This only applies to charactes containing accents. Normal characters work fine.


I tried googling, php.net bug database and bugzilla but couldn't come up with 
an answer.
I also tried to reproduce it on my debian unstable box which failed. (debian 
box was running mysql 4.0.14, php 4.3.2)

Comment 1 Joe Orton 2003-09-11 08:27:45 UTC
There's no error handling here at all, can you add

  or die("mysql_blah failed " . mysql_error());

after each mysql_blah statement?

Comment 2 Elie De Brauwer 2003-09-11 09:04:46 UTC
The code is ran on a production machine where mysql/php/apache work so the or 
die's won't change much but anyhow here's the code:

        $dblink = mysql_connect(SNIP) or die ("foo");
        mysql_select_db(SNIP) or die("bar");
        mysql_query("insert INTO response_text 
(response_id,question_id,response) "
        . "VALUES(99999,99999,\"" . $_POST['test'] . "\")") or die("this");
        echo "<br>Now i'm reading it back from the database:<br>\n ";
        $res = mysql_query("select * from response_text where 
question_id=99999")or die("is");
        while($row = mysql_fetch_array($res) or die("a waste ".mysql_error())){
                var_dump($row);
                echo "<br>";
        }
        mysql_free_result($res) or die("of");

//      mysql_query("delete from response_text where question_id=99999");

        mysql_close($dblink) or die("time");


The output is: 

Now i'm reading it back from the database:
array(6) { [0]=> string(5) "99999" ["response_id"]=> string(5) "99999" [1]=> 
string(5) "99999" ["question_id"]=> string(5) "99999" [2]=> string(16) " 
éèàâïôê " ["response"]=> string(16) " éèàâïôê " } 
a waste 

Which is normal because that's the entire idea of the while() loop, now when i 
delete the or die in the while everything runs perfectly as expected. 

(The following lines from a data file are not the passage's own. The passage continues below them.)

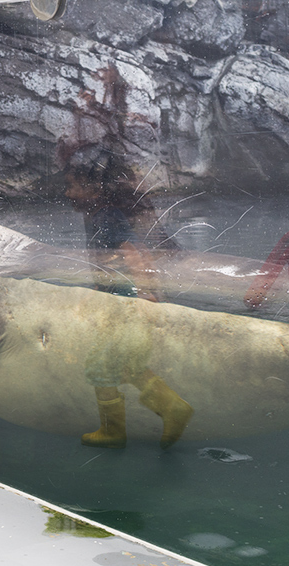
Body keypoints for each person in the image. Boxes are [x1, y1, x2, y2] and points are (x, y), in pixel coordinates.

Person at [63, 153, 193, 450]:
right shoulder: (98, 216)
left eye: (71, 186)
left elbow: (136, 254)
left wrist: (146, 294)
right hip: (122, 301)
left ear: (91, 187)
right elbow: (110, 260)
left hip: (127, 304)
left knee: (99, 365)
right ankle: (172, 407)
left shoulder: (105, 217)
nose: (67, 194)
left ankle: (114, 431)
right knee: (128, 366)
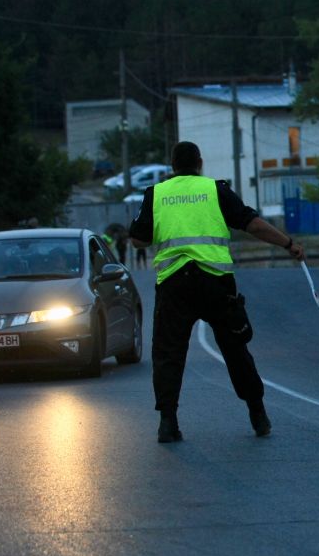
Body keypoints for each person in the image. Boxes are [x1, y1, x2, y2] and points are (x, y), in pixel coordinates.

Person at [129, 141, 305, 443]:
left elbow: (137, 241)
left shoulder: (156, 194)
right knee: (236, 349)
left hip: (174, 285)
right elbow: (253, 225)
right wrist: (288, 244)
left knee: (168, 354)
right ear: (200, 163)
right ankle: (258, 414)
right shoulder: (216, 190)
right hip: (216, 284)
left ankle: (168, 423)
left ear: (172, 166)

(I know i don't have to write code like that but it was a quick test to locate 
the problem and to attach it to this bugreport)

Comment 3 Joe Orton 2003-09-12 10:28:35 UTC
The important question is whether or not the mysql_query("delete ..." )
fails when you run it - have you tried the "or die" on that statement?

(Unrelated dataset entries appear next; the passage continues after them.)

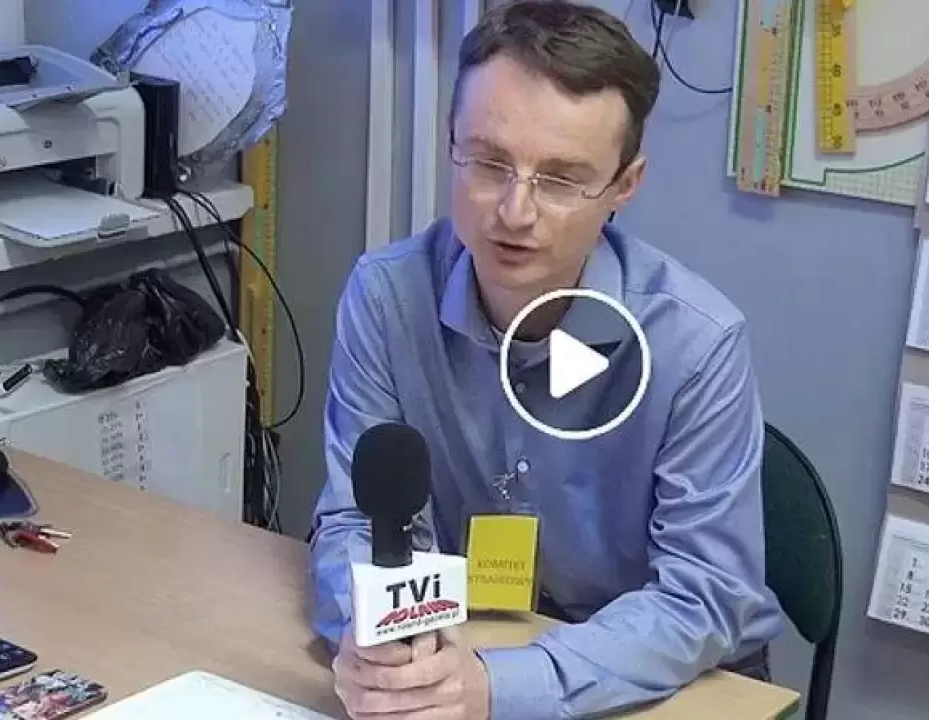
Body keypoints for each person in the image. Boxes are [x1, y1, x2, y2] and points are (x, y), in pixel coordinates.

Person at [308, 2, 785, 718]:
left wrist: (504, 687)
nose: (514, 213)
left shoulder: (694, 343)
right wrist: (373, 639)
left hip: (656, 675)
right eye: (489, 162)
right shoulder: (386, 297)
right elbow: (356, 520)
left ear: (624, 185)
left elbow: (703, 595)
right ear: (451, 144)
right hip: (466, 641)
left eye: (561, 179)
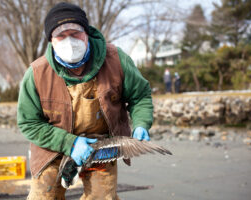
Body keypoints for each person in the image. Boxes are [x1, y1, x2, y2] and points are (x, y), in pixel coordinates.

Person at [17, 2, 153, 200]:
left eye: (75, 33)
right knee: (43, 196)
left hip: (102, 146)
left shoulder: (116, 60)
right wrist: (70, 144)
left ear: (87, 33)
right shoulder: (37, 73)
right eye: (61, 36)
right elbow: (29, 123)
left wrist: (142, 123)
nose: (69, 41)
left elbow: (140, 96)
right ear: (51, 40)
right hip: (53, 147)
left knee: (102, 197)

Comment 4 Elie De Brauwer 2003-09-12 10:32:32 UTC
the problem is that the sentence is transformed. The delete isn't necessary. 
The delete is everywhere commented out and has nothing to see with the problem 
here. 

If you really insist i will add or die to the command but that isn't very 
usefull imo

Comment 5 Joe Orton 2003-09-12 10:43:23 UTC
Oh, I see, it wasn't clear exactly what bug you were reporting.

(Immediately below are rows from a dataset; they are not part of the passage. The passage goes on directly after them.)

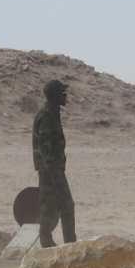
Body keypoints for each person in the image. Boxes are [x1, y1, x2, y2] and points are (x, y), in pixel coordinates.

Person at [33, 80, 75, 248]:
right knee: (66, 206)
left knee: (49, 207)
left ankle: (47, 241)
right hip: (51, 170)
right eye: (62, 93)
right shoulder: (47, 116)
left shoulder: (52, 113)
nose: (65, 96)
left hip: (51, 169)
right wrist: (55, 175)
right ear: (54, 96)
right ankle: (70, 245)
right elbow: (46, 150)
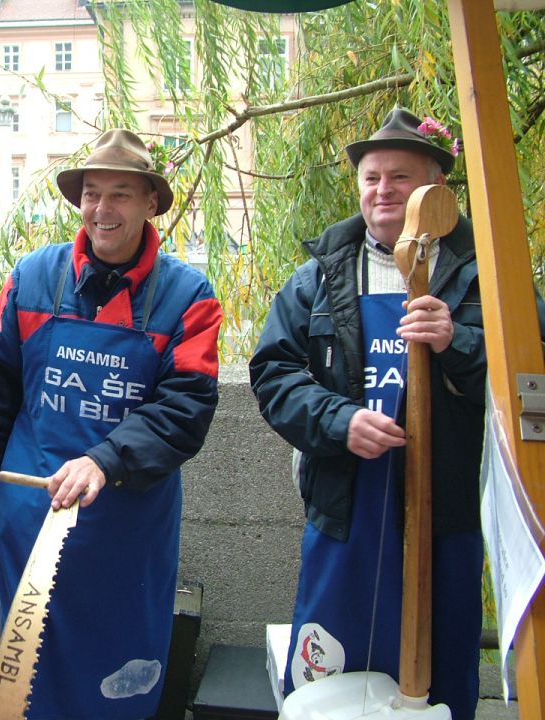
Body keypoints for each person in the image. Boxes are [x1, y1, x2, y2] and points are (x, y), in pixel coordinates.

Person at [248, 108, 530, 720]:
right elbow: (273, 374)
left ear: (434, 190)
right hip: (344, 509)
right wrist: (337, 421)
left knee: (435, 677)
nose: (382, 191)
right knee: (329, 673)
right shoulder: (319, 277)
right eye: (372, 178)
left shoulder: (489, 274)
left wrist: (459, 340)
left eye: (399, 178)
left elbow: (527, 376)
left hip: (444, 515)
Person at [0, 129, 222, 720]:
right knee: (29, 671)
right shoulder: (31, 276)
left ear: (151, 202)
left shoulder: (190, 295)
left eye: (121, 194)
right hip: (28, 515)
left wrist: (105, 459)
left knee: (114, 665)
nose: (103, 210)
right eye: (92, 194)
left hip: (126, 525)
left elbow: (186, 408)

The characters you've pasted above with the à symbols look like a UTF-8
character sequence does when viewed in a non-UTF-8 locale.

What is your $LANG setting for the terminal where you are running the mysql
command?  If you are using a non-UTF-8 locale for your terminal, and your PHP
script is inserting UTF-8-encoded characters into the MySQL database, this would
be expected behaviour.

Comment 6 Joe Orton 2003-09-12 10:47:18 UTC
You can use the PHP function utf8_decode() on the input string before the INSERT
if you don't want UTF-8 strings in your database.